### AIM OF THE EXERCISE:
This exercise calls for the whole listing to be given again exactly, without images.

### STORED DATA:
--- START ---

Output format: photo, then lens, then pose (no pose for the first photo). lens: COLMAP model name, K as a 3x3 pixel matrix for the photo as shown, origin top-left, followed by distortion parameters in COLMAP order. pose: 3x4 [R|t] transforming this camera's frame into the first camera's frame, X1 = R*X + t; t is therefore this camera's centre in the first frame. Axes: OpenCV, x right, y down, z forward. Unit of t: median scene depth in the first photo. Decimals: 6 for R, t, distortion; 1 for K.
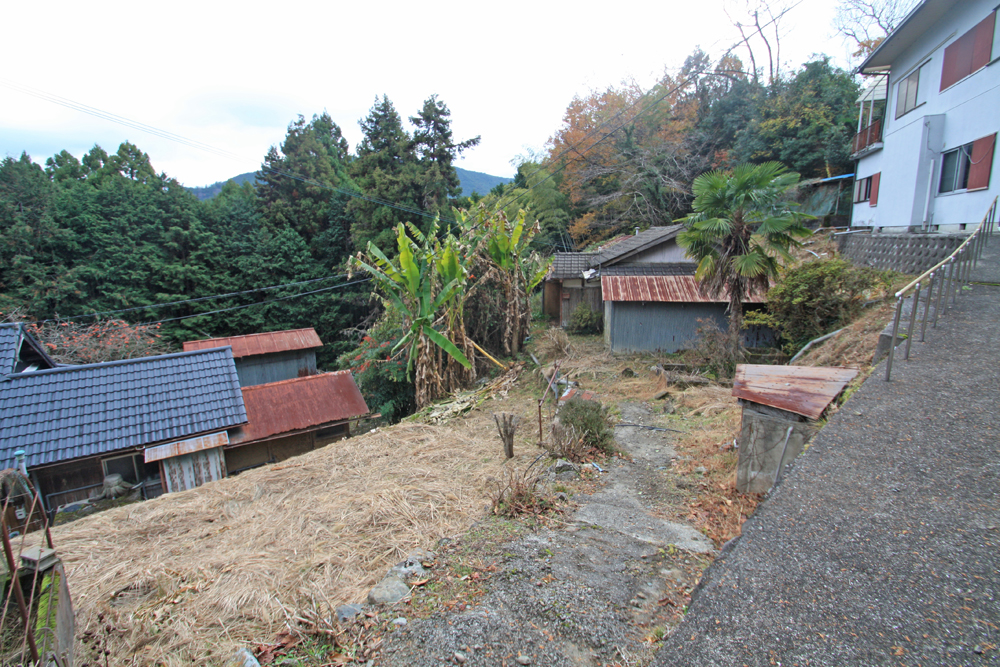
lens RADIAL K [[464.8, 0, 498.1], [0, 464.8, 327.3], [0, 0, 1]] dist [0.003919, -0.010082]
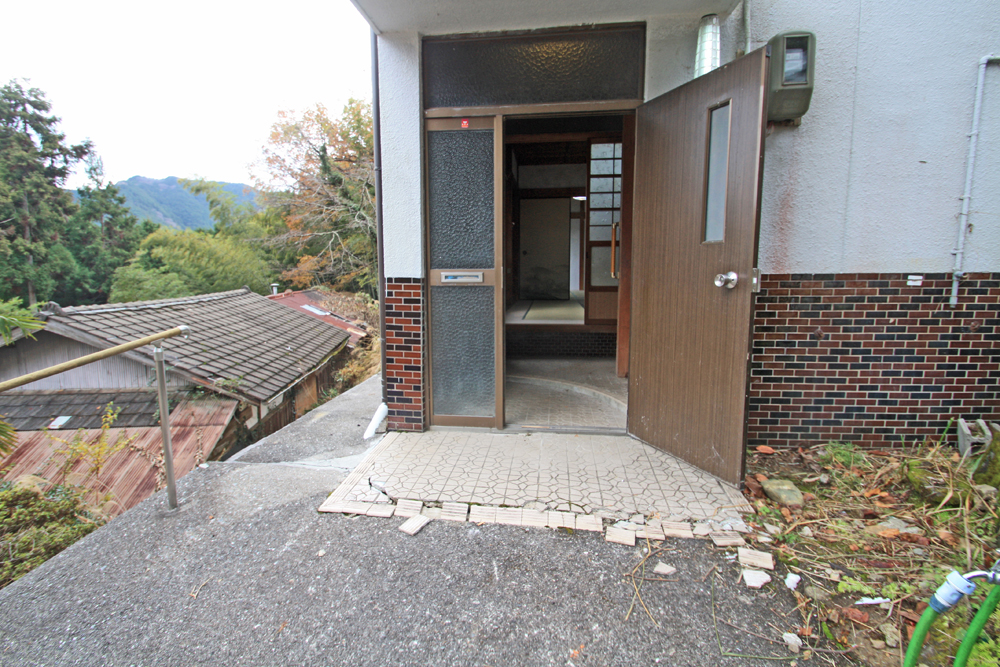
lens RADIAL K [[464.8, 0, 498.1], [0, 464.8, 327.3], [0, 0, 1]] dist [0.003919, -0.010082]
pose [[0.958824, -0.023327, 0.283043, 0.537538], [0.042855, 0.997093, -0.062999, -0.122694], [-0.280750, 0.072534, 0.957036, 0.340827]]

--- END ---

### THE COMPLETED TASK:
Output format: photo, then lens, then pose (no pose for the first photo). lens: COLMAP model name, K as a 3x3 pixel matrix for the photo as shown, origin top-left, followed by distortion parameters in COLMAP order. pose: 3x4 [R|t] transforming this camera's frame into the first camera's frame, X1 = R*X + t; t is therefore this camera's centre in the first frame. Axes: OpenCV, x right, y down, z forward. Unit of t: median scene depth in the first photo. Decimals: 6 for R, t, distortion; 1 for K.
lens RADIAL K [[464.8, 0, 498.1], [0, 464.8, 327.3], [0, 0, 1]] dist [0.003919, -0.010082]
lens RADIAL K [[464.8, 0, 498.1], [0, 464.8, 327.3], [0, 0, 1]] dist [0.003919, -0.010082]
pose [[0.958824, -0.023327, 0.283043, 0.537538], [0.042855, 0.997093, -0.062999, -0.122694], [-0.280750, 0.072534, 0.957036, 0.340827]]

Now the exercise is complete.